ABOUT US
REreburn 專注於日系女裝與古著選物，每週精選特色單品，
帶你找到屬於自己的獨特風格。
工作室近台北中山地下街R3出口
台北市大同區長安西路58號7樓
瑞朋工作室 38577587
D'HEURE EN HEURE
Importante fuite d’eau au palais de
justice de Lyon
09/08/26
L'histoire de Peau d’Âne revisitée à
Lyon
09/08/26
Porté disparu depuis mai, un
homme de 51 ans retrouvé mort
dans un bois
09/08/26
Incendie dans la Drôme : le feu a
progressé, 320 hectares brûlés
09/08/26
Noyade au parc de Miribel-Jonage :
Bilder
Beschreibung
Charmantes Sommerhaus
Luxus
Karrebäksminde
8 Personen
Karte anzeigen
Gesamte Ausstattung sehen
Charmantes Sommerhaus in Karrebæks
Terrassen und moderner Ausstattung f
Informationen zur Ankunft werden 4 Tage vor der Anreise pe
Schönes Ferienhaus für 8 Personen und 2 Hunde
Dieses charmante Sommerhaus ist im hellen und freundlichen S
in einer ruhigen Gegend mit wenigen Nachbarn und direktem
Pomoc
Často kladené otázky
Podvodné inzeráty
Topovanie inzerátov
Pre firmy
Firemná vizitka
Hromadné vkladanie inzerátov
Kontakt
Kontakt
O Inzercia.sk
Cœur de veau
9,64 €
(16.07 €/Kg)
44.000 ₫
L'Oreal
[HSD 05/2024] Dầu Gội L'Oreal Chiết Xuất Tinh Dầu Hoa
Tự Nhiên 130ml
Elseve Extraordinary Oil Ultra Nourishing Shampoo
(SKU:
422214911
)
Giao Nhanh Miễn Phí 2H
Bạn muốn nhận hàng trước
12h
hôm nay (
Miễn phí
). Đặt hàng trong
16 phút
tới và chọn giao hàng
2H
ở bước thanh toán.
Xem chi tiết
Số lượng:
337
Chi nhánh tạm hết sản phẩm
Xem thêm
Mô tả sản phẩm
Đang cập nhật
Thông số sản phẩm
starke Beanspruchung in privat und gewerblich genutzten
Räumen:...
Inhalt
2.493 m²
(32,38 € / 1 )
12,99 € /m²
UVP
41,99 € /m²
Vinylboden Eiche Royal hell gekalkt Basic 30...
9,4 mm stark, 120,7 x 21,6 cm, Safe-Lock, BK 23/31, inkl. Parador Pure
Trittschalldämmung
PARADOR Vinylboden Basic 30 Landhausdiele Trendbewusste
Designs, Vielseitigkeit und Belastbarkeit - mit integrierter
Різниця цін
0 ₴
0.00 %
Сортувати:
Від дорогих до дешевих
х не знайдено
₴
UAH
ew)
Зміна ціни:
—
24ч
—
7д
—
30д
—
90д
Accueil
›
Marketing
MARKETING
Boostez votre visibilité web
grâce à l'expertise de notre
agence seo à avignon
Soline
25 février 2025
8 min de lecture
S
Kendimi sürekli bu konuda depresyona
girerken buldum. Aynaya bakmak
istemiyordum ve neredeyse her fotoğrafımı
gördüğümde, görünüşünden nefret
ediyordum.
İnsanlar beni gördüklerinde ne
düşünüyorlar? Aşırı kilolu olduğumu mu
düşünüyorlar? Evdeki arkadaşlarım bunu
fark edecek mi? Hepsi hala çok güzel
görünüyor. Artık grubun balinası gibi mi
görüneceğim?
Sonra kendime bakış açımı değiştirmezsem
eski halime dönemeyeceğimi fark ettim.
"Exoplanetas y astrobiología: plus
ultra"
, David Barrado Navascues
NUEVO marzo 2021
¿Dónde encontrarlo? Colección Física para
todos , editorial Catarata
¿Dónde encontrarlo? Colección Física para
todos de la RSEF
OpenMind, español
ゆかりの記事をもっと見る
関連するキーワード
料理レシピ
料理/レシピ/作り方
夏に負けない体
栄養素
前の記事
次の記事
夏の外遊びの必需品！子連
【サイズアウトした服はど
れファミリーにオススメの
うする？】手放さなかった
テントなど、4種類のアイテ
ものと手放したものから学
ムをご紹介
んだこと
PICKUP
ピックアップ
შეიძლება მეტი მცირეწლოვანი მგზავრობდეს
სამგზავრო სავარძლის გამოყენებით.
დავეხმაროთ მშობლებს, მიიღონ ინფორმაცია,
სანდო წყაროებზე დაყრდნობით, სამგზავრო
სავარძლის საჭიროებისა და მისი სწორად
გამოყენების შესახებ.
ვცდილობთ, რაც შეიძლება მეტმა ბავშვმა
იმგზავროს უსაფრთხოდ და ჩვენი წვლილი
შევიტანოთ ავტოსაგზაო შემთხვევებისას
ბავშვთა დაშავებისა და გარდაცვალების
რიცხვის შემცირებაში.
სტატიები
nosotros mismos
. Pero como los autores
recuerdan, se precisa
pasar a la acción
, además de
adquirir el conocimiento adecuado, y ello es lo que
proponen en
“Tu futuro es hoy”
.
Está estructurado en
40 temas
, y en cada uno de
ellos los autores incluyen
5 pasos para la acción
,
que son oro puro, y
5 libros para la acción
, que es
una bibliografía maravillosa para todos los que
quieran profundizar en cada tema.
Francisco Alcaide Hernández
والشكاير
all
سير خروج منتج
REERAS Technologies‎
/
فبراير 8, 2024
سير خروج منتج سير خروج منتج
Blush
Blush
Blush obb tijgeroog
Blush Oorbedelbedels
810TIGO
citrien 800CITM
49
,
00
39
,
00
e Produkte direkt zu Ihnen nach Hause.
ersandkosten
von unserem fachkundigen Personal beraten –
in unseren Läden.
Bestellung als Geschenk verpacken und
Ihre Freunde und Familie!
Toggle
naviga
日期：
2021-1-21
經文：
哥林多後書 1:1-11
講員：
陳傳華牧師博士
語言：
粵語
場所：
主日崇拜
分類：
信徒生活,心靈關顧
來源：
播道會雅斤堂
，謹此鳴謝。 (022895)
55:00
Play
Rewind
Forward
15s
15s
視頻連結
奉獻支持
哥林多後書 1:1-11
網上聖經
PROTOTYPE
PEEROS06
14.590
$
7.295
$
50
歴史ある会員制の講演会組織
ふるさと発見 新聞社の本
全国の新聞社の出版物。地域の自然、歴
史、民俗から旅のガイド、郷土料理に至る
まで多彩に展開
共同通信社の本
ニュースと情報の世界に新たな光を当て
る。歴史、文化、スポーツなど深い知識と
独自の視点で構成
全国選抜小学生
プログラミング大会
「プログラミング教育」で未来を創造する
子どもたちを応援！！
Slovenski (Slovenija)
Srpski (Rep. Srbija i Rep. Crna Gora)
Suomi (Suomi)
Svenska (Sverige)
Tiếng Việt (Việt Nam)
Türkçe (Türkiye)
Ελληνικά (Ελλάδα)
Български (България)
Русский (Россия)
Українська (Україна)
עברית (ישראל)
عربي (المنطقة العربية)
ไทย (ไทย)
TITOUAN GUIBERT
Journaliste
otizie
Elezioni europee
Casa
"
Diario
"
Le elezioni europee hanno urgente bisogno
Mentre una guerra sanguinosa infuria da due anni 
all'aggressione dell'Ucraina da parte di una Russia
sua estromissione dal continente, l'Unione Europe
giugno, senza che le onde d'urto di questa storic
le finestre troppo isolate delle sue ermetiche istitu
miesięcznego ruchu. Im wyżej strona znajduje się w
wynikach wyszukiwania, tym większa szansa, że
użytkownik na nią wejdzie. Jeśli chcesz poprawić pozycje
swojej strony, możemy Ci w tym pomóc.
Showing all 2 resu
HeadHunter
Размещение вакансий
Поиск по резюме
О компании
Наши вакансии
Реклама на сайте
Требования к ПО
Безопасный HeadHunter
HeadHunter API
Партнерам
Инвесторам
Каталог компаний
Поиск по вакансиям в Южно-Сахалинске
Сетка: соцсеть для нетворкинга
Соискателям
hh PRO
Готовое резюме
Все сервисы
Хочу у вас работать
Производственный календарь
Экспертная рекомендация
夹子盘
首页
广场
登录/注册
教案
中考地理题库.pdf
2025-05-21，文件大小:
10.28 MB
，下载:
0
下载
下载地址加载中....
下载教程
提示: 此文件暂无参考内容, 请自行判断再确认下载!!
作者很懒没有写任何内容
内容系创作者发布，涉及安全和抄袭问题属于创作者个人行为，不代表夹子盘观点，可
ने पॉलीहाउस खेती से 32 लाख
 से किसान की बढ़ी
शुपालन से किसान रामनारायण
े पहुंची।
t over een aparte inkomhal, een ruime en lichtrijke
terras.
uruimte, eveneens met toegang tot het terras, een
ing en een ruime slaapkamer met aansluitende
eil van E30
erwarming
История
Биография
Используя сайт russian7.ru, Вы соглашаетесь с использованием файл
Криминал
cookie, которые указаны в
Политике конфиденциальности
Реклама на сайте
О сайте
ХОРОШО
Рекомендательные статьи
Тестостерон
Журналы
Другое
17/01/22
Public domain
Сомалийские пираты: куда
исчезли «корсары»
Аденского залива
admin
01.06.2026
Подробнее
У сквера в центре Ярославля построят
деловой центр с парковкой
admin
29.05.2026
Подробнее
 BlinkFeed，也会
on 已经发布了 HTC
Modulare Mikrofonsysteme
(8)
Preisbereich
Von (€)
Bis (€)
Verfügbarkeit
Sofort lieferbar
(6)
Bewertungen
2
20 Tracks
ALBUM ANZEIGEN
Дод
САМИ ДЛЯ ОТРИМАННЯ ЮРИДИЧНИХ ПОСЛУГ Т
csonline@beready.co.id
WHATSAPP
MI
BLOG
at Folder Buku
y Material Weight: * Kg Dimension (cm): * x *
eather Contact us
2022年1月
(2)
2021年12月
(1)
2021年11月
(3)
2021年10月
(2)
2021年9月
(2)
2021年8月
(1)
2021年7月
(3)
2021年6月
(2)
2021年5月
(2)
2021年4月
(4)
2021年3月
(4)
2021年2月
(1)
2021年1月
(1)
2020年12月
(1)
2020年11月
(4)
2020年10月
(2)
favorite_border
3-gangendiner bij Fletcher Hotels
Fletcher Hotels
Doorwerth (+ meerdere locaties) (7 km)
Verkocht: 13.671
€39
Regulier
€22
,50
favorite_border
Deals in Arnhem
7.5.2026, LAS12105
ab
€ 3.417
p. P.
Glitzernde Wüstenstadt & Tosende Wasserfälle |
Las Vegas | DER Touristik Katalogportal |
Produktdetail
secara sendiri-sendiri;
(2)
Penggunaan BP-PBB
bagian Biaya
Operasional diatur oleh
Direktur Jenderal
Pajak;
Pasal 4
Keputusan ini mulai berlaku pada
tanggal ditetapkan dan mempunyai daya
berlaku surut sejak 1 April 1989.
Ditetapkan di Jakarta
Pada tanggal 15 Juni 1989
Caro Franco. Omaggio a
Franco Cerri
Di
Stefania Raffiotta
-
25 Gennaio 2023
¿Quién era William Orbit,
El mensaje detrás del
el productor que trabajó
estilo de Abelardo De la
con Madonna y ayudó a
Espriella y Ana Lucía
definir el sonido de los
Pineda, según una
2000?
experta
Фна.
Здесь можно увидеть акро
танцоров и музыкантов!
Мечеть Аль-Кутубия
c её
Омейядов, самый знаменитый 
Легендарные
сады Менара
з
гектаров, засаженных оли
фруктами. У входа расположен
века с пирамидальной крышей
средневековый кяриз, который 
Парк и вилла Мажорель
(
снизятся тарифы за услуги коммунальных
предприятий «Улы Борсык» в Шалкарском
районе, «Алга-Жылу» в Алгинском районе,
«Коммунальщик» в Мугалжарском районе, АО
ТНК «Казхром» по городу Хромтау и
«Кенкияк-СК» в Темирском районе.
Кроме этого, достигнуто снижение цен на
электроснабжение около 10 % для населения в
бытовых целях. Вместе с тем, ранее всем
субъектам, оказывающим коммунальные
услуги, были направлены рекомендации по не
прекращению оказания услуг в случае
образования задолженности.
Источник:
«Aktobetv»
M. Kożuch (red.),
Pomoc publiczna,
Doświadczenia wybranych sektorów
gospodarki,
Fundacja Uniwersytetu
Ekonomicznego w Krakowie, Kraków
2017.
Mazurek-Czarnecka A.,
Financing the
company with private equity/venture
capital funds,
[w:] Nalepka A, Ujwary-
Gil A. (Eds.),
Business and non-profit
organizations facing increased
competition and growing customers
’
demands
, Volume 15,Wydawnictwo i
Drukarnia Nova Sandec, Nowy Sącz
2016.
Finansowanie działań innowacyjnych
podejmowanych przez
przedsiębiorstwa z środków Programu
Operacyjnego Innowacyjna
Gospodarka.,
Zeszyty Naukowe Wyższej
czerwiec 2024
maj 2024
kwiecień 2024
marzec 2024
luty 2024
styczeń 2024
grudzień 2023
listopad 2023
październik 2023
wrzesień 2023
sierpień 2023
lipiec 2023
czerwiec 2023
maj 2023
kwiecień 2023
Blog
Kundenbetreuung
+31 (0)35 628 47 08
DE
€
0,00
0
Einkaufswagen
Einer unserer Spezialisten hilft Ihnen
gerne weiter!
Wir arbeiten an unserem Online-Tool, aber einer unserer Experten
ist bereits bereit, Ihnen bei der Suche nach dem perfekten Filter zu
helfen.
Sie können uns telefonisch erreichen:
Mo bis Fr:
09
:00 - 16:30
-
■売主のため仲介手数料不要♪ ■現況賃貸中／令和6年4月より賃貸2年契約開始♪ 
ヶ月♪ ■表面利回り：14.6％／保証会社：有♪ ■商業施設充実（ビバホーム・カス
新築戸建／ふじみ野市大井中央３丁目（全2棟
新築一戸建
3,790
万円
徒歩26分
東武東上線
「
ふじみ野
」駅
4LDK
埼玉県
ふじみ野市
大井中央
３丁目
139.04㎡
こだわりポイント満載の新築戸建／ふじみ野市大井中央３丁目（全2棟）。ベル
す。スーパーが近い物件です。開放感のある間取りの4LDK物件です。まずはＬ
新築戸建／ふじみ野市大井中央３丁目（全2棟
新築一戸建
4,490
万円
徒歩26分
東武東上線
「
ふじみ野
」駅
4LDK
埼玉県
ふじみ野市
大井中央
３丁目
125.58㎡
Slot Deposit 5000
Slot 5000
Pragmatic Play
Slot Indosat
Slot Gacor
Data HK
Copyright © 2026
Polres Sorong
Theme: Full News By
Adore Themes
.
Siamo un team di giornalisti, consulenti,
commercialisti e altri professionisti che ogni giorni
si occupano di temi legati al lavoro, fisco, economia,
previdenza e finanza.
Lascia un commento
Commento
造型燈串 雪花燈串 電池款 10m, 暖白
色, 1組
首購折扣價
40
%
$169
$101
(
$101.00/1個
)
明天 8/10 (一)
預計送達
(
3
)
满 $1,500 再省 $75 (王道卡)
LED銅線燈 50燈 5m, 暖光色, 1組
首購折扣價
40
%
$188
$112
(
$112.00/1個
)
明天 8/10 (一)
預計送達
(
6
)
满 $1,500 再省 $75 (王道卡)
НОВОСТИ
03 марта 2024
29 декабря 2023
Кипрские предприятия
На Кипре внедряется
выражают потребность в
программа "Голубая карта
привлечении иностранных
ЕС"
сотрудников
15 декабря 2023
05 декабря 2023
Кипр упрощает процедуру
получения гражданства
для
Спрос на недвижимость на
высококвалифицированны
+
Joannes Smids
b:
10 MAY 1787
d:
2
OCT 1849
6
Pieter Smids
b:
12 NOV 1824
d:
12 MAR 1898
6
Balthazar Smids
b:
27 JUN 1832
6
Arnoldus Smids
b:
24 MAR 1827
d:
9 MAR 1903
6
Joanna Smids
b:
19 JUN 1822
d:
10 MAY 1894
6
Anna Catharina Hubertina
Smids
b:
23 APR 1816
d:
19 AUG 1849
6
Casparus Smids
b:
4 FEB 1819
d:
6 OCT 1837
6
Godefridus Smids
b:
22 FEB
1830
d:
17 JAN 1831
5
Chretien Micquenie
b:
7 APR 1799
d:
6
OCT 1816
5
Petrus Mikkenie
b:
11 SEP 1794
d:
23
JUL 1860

◆ Exercise requirements: Copy every line from the material in which the word "Basic" can be found.

◆ Exercise result:
Vinylboden Eiche Royal hell gekalkt Basic 30...
PARADOR Vinylboden Basic 30 Landhausdiele Trendbewusste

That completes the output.